J-F.P : Il y a un film qui nous inspirais beaucoup même si on n’y pense pas forcément en voyant « Un Paese di Calabria », c’est « Le Quattro Volte » de Michelangelo Frammartino. Ce film est remarquable. Là, tu sens bien que l’endroit où tu poses ta caméra est déterminant. A Riacce, il n’y avait pas vraiment d’endroit pour se poser alors on cherchait souvent. Et quand on trouve, c’est assez magique. Je pense à une scène devant un café où il y a du passage. Là tu laisses vivre et ça donne une scène à la Tati avec le mélange d’ambiances sonores, le running gag du gars qui s’arrête trois fois pour dire bonjour. On est en documentaire et c’est du cinéma. Il n’y a pas une dichotomie si profonde que ça entre fiction et documentaire.

M.M : Après un tournage au long court comme celui-ci, le montage a dû être une vaste entreprise ?

J-F.P : Comme j’essaye de le faire sur tous les projets sur lesquels je travaille, j’ai suivi les réalisatrices de l’écriture au mixage. Ce qui est beau, c’est que ce sont des moments de création où l’on se pose plein de questions. Est-ce qu’on était à l’endroit où l’on devait-être ? On a beaucoup discuté de leurs choix de réalisation. En temps de travail, Shu m’a dit que ça avait duré 12 semaines mais pour moi, ça s’est étalé sur presque un an.

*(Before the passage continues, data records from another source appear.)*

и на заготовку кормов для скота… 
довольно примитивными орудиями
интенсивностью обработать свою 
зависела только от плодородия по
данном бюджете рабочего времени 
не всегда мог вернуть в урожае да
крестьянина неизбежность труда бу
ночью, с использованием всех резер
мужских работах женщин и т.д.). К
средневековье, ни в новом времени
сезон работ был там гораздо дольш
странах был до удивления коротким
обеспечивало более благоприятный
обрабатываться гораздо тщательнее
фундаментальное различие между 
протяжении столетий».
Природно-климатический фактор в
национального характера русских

M.M : As-tu de nouveaux projets dont tu voudrais nous parler ?

J-F.P : Il y en a un qui est bien avancé, c’est toujours un film avec Shu et Catherine et ça se passe en Grèce. C’est un voyage à travers les fenêtres d’un bus. Il y a une compagnie qui s’appelle KTEL qui relie différents villages dans la région au nord d’Athènes. On parle de la Grèce à travers l’histoire des passagers et le bus fonctionne comme la colonne vertébrale autour de laquelle on articule le récit. Ce qui n’enlève rien à l’histoire, c’est que KTEL est une coopérative qui fonctionne et ça nous fait plaisir d’en parler dans un endroit si souvent décrit comme en crise. Pour l’instant, on en est à 4 semaines de tournage qui sont encore, pour nous, des repérages. On n’a pas encore de personnage donc on y retourne au printemps. Il y a aussi l’idée de mettre en scène certains moments pour faire entrer l’Histoire dans le film en recréant une époque par exemple pour parler de la persécution des communistes dans la région Attique. Sinon, je travaille aussi sur un projet d’adaptation de Don Quichotte filmé de nos jours à Marseille par un jeune réalisateur (Manuel Perrone). A suivre donc.